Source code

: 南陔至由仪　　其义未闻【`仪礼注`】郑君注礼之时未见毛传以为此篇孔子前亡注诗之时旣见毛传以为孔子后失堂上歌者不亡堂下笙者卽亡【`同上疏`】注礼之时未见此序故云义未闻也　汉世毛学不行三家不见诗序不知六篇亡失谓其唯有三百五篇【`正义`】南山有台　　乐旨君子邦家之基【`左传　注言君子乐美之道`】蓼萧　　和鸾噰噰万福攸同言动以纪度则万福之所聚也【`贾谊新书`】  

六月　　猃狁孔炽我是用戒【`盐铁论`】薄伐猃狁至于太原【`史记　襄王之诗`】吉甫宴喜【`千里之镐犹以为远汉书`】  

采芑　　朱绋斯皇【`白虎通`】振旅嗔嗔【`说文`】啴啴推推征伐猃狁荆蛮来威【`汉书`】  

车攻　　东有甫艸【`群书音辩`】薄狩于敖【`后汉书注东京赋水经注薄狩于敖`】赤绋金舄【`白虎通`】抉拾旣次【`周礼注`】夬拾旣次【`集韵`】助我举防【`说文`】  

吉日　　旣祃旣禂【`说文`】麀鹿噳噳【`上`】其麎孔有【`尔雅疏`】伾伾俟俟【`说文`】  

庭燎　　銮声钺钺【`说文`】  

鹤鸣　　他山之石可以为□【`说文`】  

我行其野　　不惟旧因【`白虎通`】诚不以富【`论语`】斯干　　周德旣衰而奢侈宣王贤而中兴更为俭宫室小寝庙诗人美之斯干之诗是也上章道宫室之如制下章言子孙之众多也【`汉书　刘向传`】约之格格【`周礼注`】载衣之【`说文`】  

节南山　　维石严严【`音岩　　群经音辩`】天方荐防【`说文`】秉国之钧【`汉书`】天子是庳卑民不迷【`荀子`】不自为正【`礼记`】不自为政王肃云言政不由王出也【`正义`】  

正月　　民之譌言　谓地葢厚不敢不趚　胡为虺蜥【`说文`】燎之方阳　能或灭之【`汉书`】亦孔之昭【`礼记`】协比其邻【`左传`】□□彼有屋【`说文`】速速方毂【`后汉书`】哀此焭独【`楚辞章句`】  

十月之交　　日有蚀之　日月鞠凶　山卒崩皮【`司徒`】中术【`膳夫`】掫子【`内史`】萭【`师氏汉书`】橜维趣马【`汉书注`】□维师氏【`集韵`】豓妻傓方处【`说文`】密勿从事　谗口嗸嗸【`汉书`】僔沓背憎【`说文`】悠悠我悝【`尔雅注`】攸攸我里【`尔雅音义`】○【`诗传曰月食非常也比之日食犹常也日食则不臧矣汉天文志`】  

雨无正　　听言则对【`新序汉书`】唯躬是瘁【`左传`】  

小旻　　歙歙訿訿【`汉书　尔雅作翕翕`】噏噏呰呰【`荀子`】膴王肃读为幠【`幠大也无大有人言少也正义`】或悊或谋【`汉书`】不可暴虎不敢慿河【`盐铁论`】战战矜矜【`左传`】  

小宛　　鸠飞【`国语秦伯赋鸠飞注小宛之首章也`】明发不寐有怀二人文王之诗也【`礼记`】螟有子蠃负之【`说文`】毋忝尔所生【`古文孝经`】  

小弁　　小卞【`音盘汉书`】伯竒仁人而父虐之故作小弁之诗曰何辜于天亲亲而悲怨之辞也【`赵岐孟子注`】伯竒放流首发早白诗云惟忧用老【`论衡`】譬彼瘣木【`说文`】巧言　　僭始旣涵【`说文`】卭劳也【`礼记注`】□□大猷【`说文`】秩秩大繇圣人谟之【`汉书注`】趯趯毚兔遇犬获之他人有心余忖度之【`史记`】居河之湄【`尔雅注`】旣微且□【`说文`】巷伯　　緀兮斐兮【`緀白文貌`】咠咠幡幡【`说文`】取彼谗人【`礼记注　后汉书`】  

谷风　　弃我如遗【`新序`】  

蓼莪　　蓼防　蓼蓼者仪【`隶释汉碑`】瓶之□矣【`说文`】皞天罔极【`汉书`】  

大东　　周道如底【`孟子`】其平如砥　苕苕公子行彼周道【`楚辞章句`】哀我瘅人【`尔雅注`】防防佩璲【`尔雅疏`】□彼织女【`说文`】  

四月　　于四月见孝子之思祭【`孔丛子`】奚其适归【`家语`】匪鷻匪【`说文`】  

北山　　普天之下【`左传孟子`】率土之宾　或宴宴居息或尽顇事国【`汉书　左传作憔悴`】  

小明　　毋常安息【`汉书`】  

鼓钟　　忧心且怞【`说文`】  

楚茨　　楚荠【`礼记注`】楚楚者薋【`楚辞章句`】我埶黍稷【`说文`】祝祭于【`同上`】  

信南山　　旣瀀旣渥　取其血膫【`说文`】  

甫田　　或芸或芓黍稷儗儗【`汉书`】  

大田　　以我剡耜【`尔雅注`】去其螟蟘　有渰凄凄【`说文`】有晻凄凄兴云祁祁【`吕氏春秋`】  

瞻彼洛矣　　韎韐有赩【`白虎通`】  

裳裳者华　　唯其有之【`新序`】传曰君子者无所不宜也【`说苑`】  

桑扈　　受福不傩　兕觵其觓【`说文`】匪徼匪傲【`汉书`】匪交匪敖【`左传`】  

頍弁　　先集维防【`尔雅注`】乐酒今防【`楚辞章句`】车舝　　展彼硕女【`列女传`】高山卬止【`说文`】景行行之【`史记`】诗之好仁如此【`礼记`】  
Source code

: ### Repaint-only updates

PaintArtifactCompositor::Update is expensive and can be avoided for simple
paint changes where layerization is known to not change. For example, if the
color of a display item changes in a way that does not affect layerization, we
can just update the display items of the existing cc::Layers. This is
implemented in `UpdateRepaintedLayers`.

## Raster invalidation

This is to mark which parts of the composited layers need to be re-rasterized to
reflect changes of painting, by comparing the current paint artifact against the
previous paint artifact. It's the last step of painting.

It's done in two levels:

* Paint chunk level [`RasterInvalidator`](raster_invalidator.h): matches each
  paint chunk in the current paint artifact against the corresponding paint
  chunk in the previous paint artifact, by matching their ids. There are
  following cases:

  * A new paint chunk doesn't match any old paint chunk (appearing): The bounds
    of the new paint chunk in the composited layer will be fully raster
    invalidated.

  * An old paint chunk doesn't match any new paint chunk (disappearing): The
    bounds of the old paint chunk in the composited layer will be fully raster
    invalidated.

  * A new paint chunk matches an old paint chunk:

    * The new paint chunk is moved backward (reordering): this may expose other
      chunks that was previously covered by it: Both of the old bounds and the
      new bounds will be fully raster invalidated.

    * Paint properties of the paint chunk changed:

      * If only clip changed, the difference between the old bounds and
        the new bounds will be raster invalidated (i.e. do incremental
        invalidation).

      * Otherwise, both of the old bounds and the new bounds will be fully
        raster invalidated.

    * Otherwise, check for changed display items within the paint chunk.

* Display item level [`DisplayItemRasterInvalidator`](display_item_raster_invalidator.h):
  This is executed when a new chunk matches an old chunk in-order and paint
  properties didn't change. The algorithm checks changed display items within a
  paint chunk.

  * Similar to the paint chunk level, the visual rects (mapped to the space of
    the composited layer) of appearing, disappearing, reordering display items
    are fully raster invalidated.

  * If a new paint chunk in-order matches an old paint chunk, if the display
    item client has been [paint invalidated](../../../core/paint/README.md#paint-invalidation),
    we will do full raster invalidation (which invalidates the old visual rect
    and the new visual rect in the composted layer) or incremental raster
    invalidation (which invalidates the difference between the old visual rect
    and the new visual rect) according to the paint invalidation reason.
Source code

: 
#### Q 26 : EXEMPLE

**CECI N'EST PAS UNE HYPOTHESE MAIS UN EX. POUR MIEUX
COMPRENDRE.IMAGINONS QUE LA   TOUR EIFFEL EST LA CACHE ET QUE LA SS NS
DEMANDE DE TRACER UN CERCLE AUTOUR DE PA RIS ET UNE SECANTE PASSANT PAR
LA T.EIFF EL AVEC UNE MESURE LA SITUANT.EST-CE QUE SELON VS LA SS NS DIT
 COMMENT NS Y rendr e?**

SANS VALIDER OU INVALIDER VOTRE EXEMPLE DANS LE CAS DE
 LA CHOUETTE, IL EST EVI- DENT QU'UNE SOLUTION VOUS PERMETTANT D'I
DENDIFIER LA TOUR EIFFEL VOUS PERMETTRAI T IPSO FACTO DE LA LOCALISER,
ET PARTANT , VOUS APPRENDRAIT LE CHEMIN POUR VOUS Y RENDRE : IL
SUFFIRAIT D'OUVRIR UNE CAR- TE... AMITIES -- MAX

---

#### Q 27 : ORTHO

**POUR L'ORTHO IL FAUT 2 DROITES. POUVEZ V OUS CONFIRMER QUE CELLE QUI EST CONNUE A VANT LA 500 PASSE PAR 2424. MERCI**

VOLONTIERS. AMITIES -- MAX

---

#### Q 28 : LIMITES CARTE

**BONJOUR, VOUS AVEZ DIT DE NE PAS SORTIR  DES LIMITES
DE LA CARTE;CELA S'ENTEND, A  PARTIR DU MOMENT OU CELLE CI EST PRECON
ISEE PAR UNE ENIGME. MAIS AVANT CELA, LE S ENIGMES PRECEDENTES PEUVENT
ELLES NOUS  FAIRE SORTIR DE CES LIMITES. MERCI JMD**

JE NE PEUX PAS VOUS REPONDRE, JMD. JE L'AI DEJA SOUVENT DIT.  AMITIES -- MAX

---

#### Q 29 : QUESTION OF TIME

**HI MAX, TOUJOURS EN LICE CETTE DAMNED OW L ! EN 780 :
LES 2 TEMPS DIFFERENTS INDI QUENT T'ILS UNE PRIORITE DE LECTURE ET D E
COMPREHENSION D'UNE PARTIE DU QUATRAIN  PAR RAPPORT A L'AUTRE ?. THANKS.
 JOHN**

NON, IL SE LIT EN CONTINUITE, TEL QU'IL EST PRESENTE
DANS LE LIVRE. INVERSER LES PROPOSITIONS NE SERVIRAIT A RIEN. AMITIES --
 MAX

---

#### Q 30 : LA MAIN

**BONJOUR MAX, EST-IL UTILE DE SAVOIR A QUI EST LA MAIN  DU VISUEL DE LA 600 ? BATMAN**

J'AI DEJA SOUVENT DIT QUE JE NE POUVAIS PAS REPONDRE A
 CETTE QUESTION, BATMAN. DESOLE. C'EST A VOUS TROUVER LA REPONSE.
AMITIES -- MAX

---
------
* **Description of the task**
Find each line of the data that contains the word "BATMAN" and copy those lines.

* **Finished exercise**
**BONJOUR MAX, EST-IL UTILE DE SAVOIR A QUI EST LA MAIN  DU VISUEL DE LA 600 ? BATMAN**
 CETTE QUESTION, BATMAN. DESOLE. C'EST A VOUS TROUVER LA REPONSE.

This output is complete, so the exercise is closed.